UI/UX Articles and Interesting Tidbits of the Week

Pedro Canhenha
4 min readJul 9, 2023

July//7//2023

Here are some interesting finds on UI/UX of the week!

1.

Where to go on the Web. Really love this article from David Pierce for The Verge in which the author essentially reflects on the meaning and concept of the internet as a democratic space for exchange of ideas and concepts, and how the introduction of social media has shifted that paradigm, and finally now the implosion of some of its stalwarts is leaving a gap in everyone’s digital life experience. The author observes and provides details on a series of new applications all of which seem to be aiming to fulfill these social interaction gaps, while also providing an interesting reflection on what comes next, even as he looks to the past of how these different tools have evolved and shaped our own expectations. Highlight of the article includes:

“Why is this all happening right now? Lots of reasons, actually, most of them at least somewhat defensible. The economy has gone sour, and after more than a decade of low interest rates and access to nearly unlimited and nearly free money, companies are finding their funding sources to be fewer and more finicky than ever. Those investors are also asking for real returns on that funding, so all these companies have had to switch from “growth at all costs” to “actually make some money.” Few social networking companies have ever made real money, and so they’re scrambling for new features and pivoting to whatever smells like quarterly results.
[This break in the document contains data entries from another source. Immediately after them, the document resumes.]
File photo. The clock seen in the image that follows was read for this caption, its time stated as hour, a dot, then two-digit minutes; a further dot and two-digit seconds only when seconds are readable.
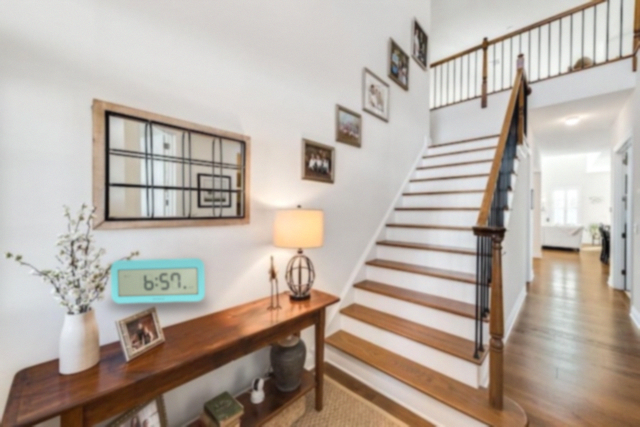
6.57
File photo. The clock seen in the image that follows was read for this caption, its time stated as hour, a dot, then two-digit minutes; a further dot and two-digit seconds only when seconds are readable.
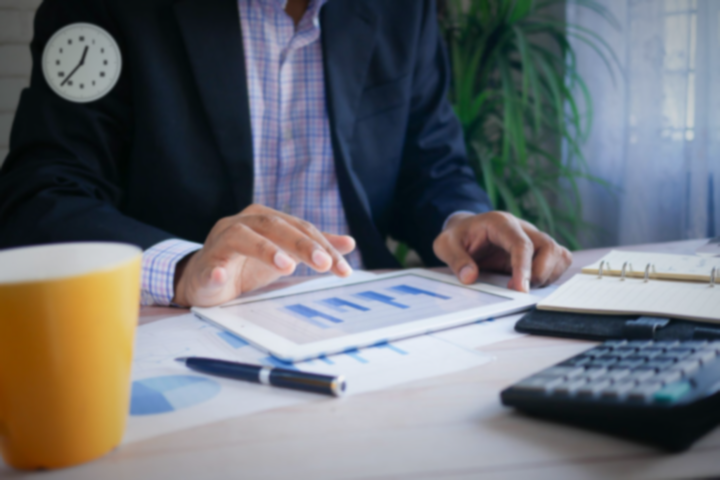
12.37
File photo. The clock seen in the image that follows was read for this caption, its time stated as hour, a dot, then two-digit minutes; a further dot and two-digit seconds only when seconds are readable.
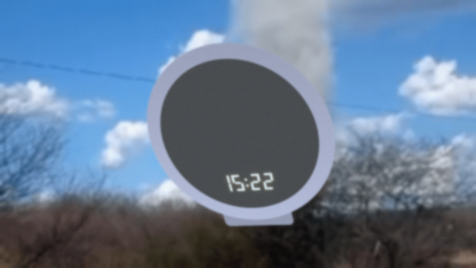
15.22
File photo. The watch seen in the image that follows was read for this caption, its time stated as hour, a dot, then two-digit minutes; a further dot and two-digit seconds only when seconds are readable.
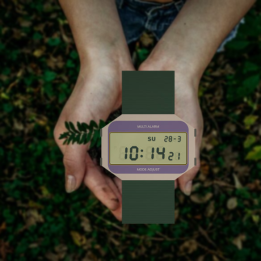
10.14.21
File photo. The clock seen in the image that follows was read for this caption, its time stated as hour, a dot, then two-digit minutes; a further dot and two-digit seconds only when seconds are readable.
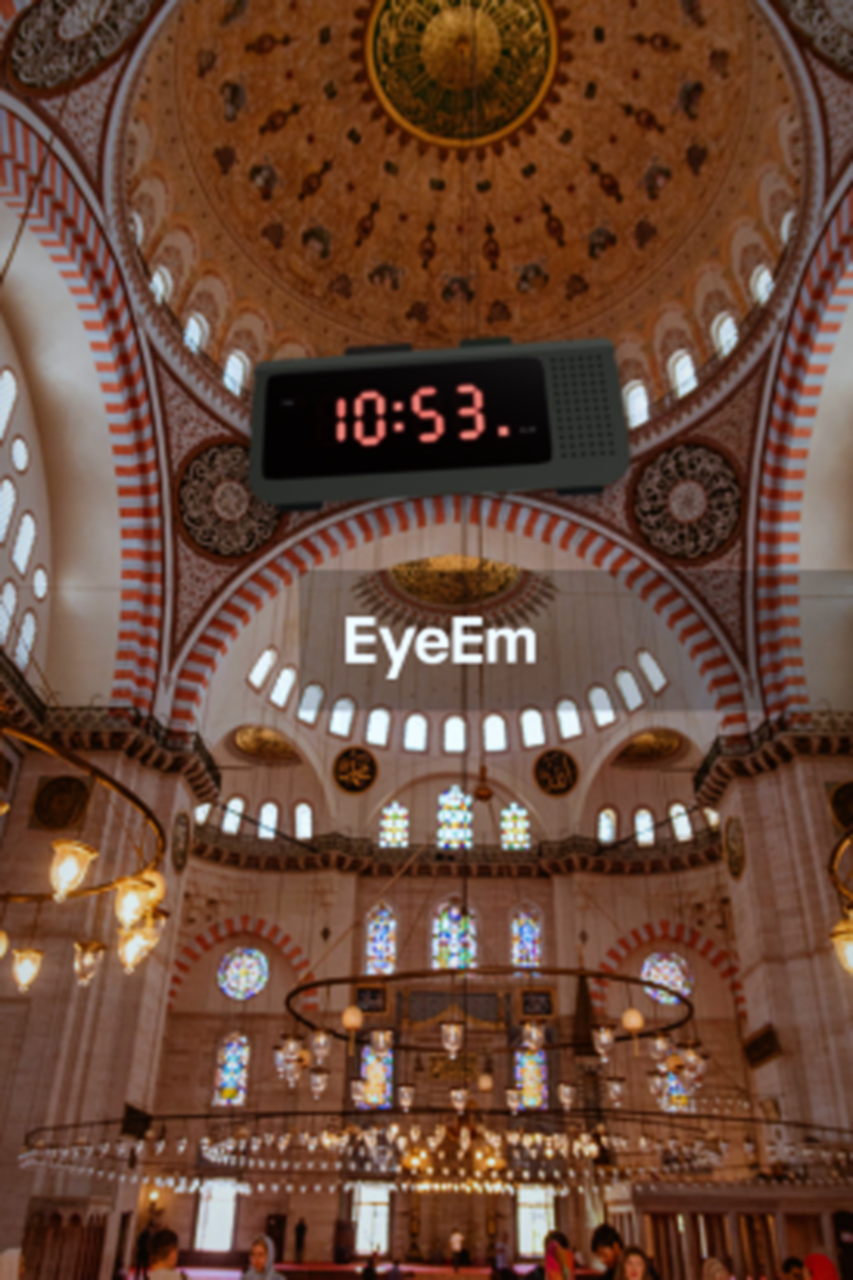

Add it all up, and the social web is changing in three crucial ways: It’s going from public to private; it’s shifting from growth and engagement, which broadly involves building good products that people like, to increasing revenue no matter the tradeoff; and it’s turning into an entertainment business. It turns out there’s no money in connecting people to each other, but there’s a fortune in putting ads between vertically scrolling videos that lots of people watch. So the “social media” era is giving way to the “media with a comments section” era, and everything is an entertainment platform now. Or, I guess, trying to do payments. Sometimes both. It gets weird.”

2.

What is the Perfect Design Process. Another pertinent article from Vitaly Friedman published in The Smashing Magazine, this time around focused on the topic of Design Processes. The author enumerates the various types of Processes including Double Diamond, Triple Diamond, The Loop, Waterfall, succinctly explaining what each one of them is comprised of, before providing his own perspective on what has worked for him and his teams in his career. This aspect of almost showcasing a case study is very pertinent, as the author goes into the specifics in terms of how he goes through the process and what each phase of it actually entails. Worth reading through. Highlight of the article includes:

“The search team must be measured by the quality of search results for the top 100 search queries over the last two months. People who publish content are owners of that content. It’s their responsibility to keep it up-to-date, rewrite, archive, or delete it. Refine, refine, refine. Keep throwing new components and user journeys to developers. Stop. Test with users to check how we are doing. Keep going and refine in the browser. Continuously and rigorously test. Launch and keep refining. Measure the KPIs and report to the next iteration of the design.”

3.

Self-Care and Job Hunting. Great article from Nikki Anderson-Stanier, published on People Nerds, dScout’s Design blog. The author addresses a very pressing and relevant topic on everyone’s lips these days: job hunting. As I mentioned in one of my articles, in the space of a year, we went from the year of the great resignation to the year of the mass layoffs (well, at least in Tech companies). The author details how her process of dealing with a layoff occurred, including some key takeaways from her experience, which include, setting realistic goals, defining boundaries, taking time to disconnect, getting support, to name but a few. Well worth reading through. Highlight of the article includes:

“At first, I was scouring the internet, applying for 10–20 jobs daily, attending seven or more networking events a week, and connecting with as many people as possible. I was busier than I was at work. I eventually scaled back and started setting more realistic goals and boundaries. For example, I was no longer going to check LinkedIn 87,402 times a day, and I was going to attend only two networking events a week. I also curbed my job application frenzy. I applied for everything under the sun when I first got into user research. It took me over 70 applications to get my first role. It felt the same when I got laid off. I applied to everything I saw and then more. Instead, I decided to apply to one job a day (eventually, it got to one position every other day), and I would put a few hours into that one application. It had to be one I thought was reasonable. I did this because, the first time I was laid off, I applied to every job and — out of sheer desperation — took a job that was a horrible fit and led to many issues.”